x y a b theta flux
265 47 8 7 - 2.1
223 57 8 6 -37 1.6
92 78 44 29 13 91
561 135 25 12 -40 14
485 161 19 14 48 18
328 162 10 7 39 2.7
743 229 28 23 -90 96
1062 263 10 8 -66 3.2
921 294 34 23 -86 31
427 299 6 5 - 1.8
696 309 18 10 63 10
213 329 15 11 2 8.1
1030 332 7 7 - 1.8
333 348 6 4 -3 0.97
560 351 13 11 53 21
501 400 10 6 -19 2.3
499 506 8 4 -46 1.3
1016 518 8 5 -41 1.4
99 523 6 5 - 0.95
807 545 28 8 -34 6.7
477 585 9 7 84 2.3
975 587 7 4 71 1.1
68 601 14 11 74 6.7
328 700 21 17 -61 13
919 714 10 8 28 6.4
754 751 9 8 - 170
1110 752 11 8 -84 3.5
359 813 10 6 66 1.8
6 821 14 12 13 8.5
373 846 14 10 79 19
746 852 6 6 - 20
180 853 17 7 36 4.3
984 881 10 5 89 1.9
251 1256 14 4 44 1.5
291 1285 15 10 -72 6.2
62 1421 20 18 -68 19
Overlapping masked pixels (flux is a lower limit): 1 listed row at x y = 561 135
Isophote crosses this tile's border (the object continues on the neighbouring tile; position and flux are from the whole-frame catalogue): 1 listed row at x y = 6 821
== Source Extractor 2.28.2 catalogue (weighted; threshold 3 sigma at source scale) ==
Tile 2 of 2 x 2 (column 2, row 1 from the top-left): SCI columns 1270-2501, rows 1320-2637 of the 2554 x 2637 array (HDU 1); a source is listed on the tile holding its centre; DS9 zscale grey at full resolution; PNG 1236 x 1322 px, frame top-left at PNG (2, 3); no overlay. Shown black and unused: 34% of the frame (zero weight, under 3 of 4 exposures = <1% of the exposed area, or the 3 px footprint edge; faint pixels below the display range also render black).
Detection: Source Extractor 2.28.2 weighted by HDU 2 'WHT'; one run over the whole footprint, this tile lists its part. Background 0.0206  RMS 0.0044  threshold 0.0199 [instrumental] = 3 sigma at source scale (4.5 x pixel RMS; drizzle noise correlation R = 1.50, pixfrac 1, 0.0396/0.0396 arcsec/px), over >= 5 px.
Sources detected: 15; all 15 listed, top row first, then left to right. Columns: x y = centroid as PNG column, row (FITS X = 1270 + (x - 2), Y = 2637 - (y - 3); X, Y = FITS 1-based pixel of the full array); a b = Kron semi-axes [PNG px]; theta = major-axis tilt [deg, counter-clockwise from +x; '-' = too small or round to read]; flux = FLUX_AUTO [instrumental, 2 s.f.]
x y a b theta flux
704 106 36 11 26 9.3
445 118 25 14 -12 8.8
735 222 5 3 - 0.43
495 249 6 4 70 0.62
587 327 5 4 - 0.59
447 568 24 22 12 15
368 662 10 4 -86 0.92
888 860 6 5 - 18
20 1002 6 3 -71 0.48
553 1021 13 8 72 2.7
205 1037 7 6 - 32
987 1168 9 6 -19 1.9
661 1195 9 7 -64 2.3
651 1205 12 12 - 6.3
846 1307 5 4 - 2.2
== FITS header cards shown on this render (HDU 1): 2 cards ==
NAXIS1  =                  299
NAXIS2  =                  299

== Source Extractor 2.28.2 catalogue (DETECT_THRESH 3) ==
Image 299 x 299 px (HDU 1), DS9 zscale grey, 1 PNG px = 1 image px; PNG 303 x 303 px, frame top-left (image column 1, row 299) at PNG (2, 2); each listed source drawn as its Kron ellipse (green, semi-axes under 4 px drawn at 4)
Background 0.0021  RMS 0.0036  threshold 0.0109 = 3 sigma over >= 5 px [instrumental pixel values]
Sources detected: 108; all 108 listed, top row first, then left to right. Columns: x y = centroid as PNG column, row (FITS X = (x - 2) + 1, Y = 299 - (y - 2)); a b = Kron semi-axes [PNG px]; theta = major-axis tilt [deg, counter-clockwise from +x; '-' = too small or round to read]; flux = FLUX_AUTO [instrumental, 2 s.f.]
☆ ☆ ☆ ☆ ☆ ☆ ☆
GIVEN REQUEST: Duplicate verbatim the lines above, from the line containing "2.28.2 catalogue (DETECT_THRESH" through the end of the lines.

SOLUTION TO THIS EXERCISE:
== Source Extractor 2.28.2 catalogue (DETECT_THRESH 3) ==
Image 299 x 299 px (HDU 1), DS9 zscale grey, 1 PNG px = 1 image px; PNG 303 x 303 px, frame top-left (image column 1, row 299) at PNG (2, 2); each listed source drawn as its Kron ellipse (green, semi-axes under 4 px drawn at 4)
Background 0.0021  RMS 0.0036  threshold 0.0109 = 3 sigma over >= 5 px [instrumental pixel values]
Sources detected: 108; all 108 listed, top row first, then left to right. Columns: x y = centroid as PNG column, row (FITS X = (x - 2) + 1, Y = 299 - (y - 2)); a b = Kron semi-axes [PNG px]; theta = major-axis tilt [deg, counter-clockwise from +x; '-' = too small or round to read]; flux = FLUX_AUTO [instrumental, 2 s.f.]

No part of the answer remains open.